### Text shown:
== Segment start ==
And, it’s importantly, so I’m, not in visual sciences, I’m not in sports scientist. My academic area is instructional design.
Even better.
Actually I think for a lot of what we’re going to talk about today, What I want to chat about. And I think it’s a skill that, that parents need to be aware of. And coaches need to be aware of when, training athletes, is the instruction of visual skills. My good friend, Lantz Wheeler always likes to talk about the butterfly effect, right?
What is that one thing that is early on in the process that can matter so much in everything you do. And so we know, obviously in hitting, if you don’t see the ball, you’re not going to hit the ball. In pitching, if you’re not focusing on your target, you’re not going to hit your target. So the eyes and how they work are going to matter.
You take your eyes off when you’re trying to field the ball, you look at the runner that runner safe. So how can we teach the skills of proper vision to young student athletes?
You said coming into this, you’re dealing with some of the terminology here, so we’re talking about vision.
== Segment end ==
### Task prompt:
Could you carry on the conversation above about teaching visual skills to young athletes, starting right after its final line? The data that comes next is separate from this conversation.

### Data section:
== Segment start ==
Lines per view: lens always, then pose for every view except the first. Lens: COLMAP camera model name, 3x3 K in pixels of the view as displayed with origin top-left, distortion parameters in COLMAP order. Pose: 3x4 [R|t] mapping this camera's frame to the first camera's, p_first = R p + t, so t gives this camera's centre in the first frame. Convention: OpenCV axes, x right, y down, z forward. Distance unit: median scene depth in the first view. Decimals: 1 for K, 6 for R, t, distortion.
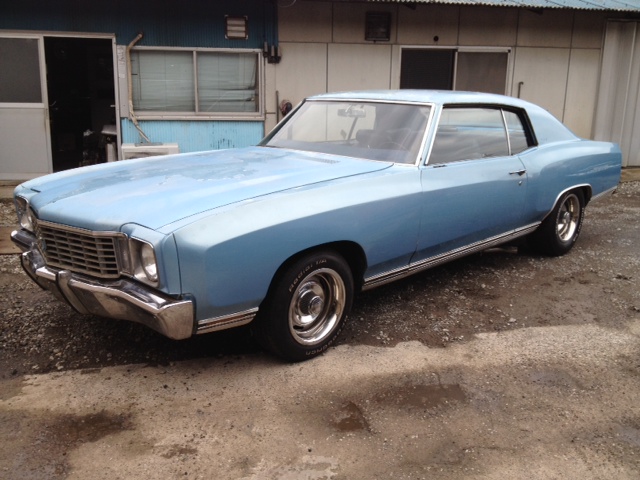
lens RADIAL K [[573.7, 0, 320.0], [0, 573.7, 240.0], [0, 0, 1]] dist [0.008801, -0.090891]
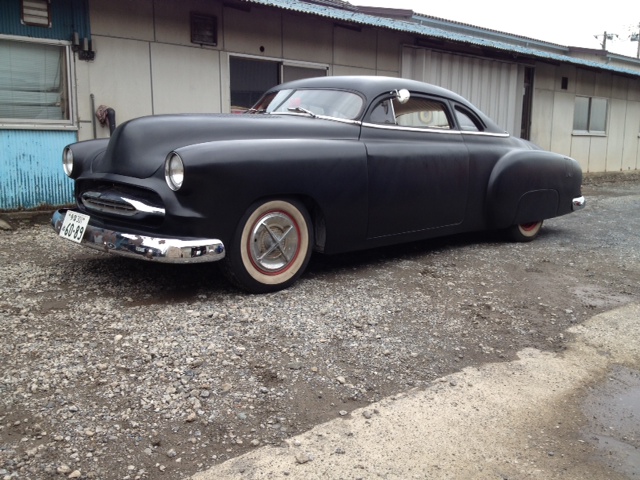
lens RADIAL K [[573.7, 0, 320.0], [0, 573.7, 240.0], [0, 0, 1]] dist [0.008801, -0.090891]
pose [[0.885617, -0.070497, 0.459035, -0.173437], [0.105630, 0.993083, -0.051278, 0.015920], [-0.452245, 0.093900, 0.886937, 0.168820]]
== Segment end ==
### Expected output:
So that seems like rods and cones type of stuff. And then you’ve got visual skills. As a tested and trained by a vizual edge, a slow the game down. Some of these ones like this, and that’s the convergence and the divergence and peripheral vision and all these things. Those, are good when we’re talking about seeing the balls and that’s different than what I would talk about as reading the pitch. Now appropriately, we probably call that perception and vision per se, to me, perception is vision for action.
So it doesn’t really matter if it’s accurate.
I think you’re saying exactly right, I can perceive a fastball, but if in reality it’s a curve ball, I’ve got a problem, right or change up. So the perception is really what matters.
That’s right. And here’s, the truth. This is the hard truth because hitters love their eyes. They rely on their eyes. They believe their eyes, but you must understand that your eyes are two things. They’re lazy and they lie.
So is this the way Anders Ericsson talked about how we are evolutionarily predisposed to conserve energy. It takes so much energy to focus on and read a pitch that as soon as your eyes tell you that this ball here it is over the, over your head. That being, of course the hanging curve ball, your eyes, give up on it.
They go have a smoke or whatever the eyes do when they’re done for the day. Okay. And that thing floats down there. And this is your basic high school, 12, 13 year old curve ball. When the first couple of times guys are seeing that, oh my gosh, they can’t believe. They say nobody can believe they took that pitch because their eyes told them it was headed over the backstop.
And as soon as they know that they’re checked out. So how are you going to train your eyes to not check out? Are you going to train your brain to, even though your eyes are saying, okay, hold it. Take five. No, we got to hang in there.
They don’t seem to have a problem when they’re doing that in video games.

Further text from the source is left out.